На детской аудитории вся эта история повторилась, как в зеркале, — старшие сомневались, что картину поймут младшие: десятиклассники не надеялись на семиклассников, семиклассники сомневались в пятиклассниках. Фильм был показан трем тысячам секретарей комсомольских организаций средних школ, собранных из разных городов и республик в подмосковном лагере ЦК ВЛКСМ. Он обсуждался в отрядах, на общую дискуссию пригласили и меня.
Некоторые, явно «заруководившиеся» ребята выразили сомнение: «Фильм замечательный, мы его поняли верно, но поймут ли его так же верно рядовые комсомольцы?» «Заруководившимся» был дан шумный и решительный отпор, да такой единодушный и веселый, что они потом долго краснели — ярче, чем повязки на рукавах дежурных.
Центральный детский кинотеатр города Москвы опросил даже учеников 3—4-х классов. У этого возраста восприятие еще, так сказать, черно-белое: мир четко делится на хорошее и плохое, на «наших» и «ихних». «Понравилось, — писал Миша из 4-го, — что Лена была смелая и добрая. Не понравилось, что Валька ловил собак и обзывался на взрослых». «Не понравилось, — писал Костя из 3-го, — что Димка предал Лену. Он был ненастоящий мужчина и испугался Правды».
Это был первый период спора по картине, картина оказалась неожиданной, требовала не совсем привычной степени откровенности.
Но, конечно, самый важный период спора начался тогда, когда обнаружился уже не предполагаемый, а подлинный зритель, решительно не принимающий фильма и обвиняющий его в отсутствии правды жизни и даже вредности. Пресса решительно поддержала картину. Но появилось много публикаций, сталкивающих «два мнения» по фильму. Читателям как бы предлагалось самостоятельно выбрать одно из них. Этот период для меня закончился спокойной и доказательной статьей в газете «Правда», которая как бы подытожила дискуссию и выбрала наконец одно мнение из двух — картина состоялась. К этому времени были опубликованы данные опроса широкого зрителя в «Советском экране» — зритель решительно поддержал фильм.

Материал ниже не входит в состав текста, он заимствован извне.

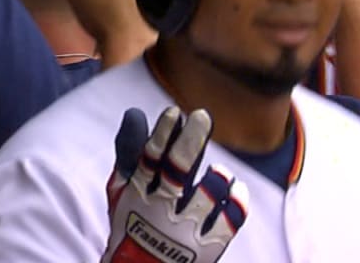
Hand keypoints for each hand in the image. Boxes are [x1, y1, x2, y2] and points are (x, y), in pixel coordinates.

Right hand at [102, 107, 248, 262]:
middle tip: (202, 116)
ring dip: (217, 175)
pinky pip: (232, 215)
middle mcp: (160, 210)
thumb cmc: (132, 225)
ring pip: (209, 192)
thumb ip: (129, 153)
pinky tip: (234, 189)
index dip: (162, 135)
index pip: (149, 159)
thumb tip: (134, 112)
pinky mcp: (208, 247)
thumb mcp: (122, 192)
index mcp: (137, 194)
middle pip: (177, 169)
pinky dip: (236, 197)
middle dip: (190, 140)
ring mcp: (186, 230)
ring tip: (217, 173)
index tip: (174, 113)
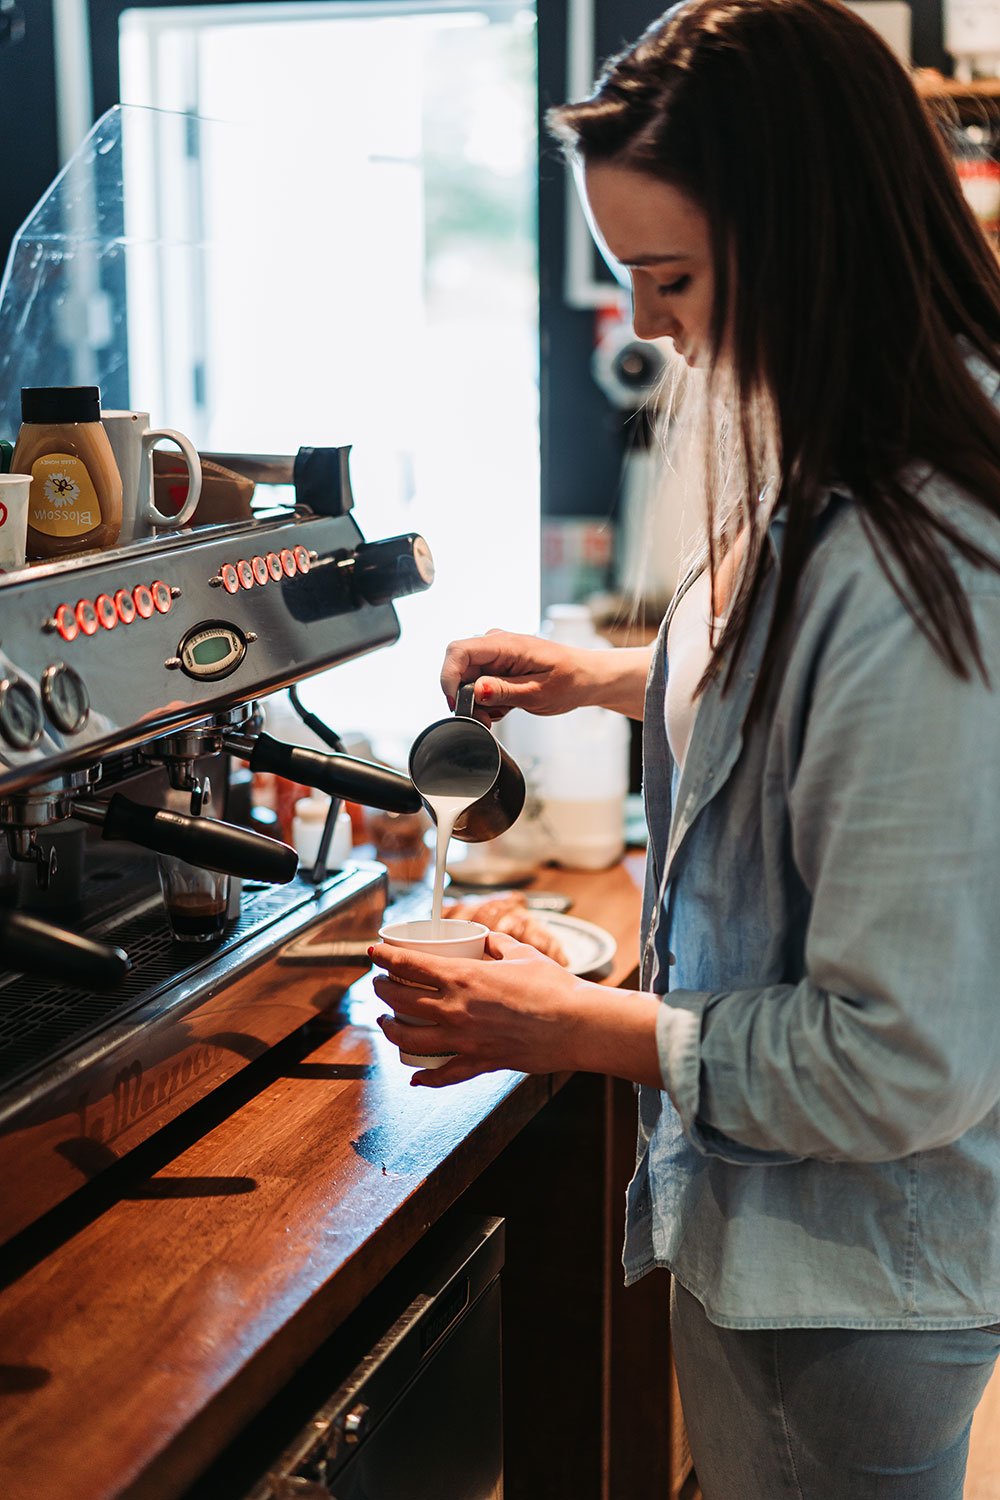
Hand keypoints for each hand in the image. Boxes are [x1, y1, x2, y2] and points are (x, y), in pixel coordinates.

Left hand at [370, 930, 595, 1085]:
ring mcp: (464, 1040)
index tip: (373, 953)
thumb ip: (497, 944)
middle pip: (400, 1000)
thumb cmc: (554, 987)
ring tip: (386, 1022)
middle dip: (382, 991)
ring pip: (409, 1039)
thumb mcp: (522, 954)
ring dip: (390, 1030)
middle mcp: (456, 1009)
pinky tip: (415, 1077)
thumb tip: (485, 938)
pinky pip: (443, 1074)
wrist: (578, 1025)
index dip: (384, 958)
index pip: (409, 965)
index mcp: (464, 977)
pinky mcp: (479, 1063)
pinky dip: (425, 1077)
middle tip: (380, 985)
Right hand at [440, 628, 652, 722]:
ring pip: (468, 680)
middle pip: (459, 668)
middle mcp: (496, 645)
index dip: (448, 677)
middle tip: (487, 718)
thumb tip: (476, 690)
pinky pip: (479, 684)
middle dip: (466, 697)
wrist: (588, 678)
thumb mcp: (538, 693)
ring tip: (504, 711)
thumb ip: (504, 691)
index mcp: (506, 644)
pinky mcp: (498, 666)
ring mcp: (496, 655)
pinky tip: (506, 706)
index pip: (458, 651)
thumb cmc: (571, 681)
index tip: (456, 703)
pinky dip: (487, 700)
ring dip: (478, 702)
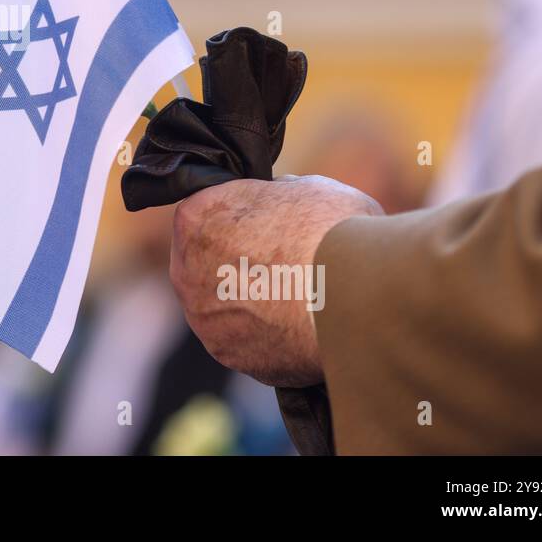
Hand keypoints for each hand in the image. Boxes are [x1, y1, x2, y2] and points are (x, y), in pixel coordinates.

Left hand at [169, 175, 382, 386]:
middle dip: (241, 262)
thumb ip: (275, 195)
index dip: (243, 216)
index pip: (208, 213)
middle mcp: (185, 271)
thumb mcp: (305, 187)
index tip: (272, 225)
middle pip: (209, 262)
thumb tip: (276, 202)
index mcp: (195, 219)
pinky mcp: (229, 355)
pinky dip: (267, 336)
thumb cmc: (331, 229)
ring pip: (224, 305)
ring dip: (252, 302)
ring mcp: (203, 319)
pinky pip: (244, 340)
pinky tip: (299, 326)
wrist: (356, 296)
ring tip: (298, 298)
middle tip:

Однако для меня спор далеко не закончен. «Чучело», с моей точки зрения, в полном смысле слова «вызвало огонь на себя», оно дало возможность обнаружить «противника», его позиции, как говорится, «засечь его огневые точки». Интересно, конечно, просто столкнуть две точки зрения, как это недавно сделала «Литературная газета», напечатав письмо полковника милиции в отставке М. П. Галкина и в ответ — мнение о фильме замечательного советского педагога Антона Калабалина. Письмо Калабалина великолепно, умно, тонко. Рядом с ним нападки Галкина кажутся явно неубедительными. Но сегодня, наверно, дело уже не в защите фильма от нападок. Письмо Галкина дает более широкие и важные возможности, оно само просится, чтобы его серьезно проанализировать, оценить, как факт чрезвычайно показательный — в нем содержится позиция, нуждающаяся в самой принципиальной оценке. И к тому же я все чаще убеждаюсь, что правота как-то слишком скромна, тогда как неправота не боится быть и громкой, и смелой, и решительной.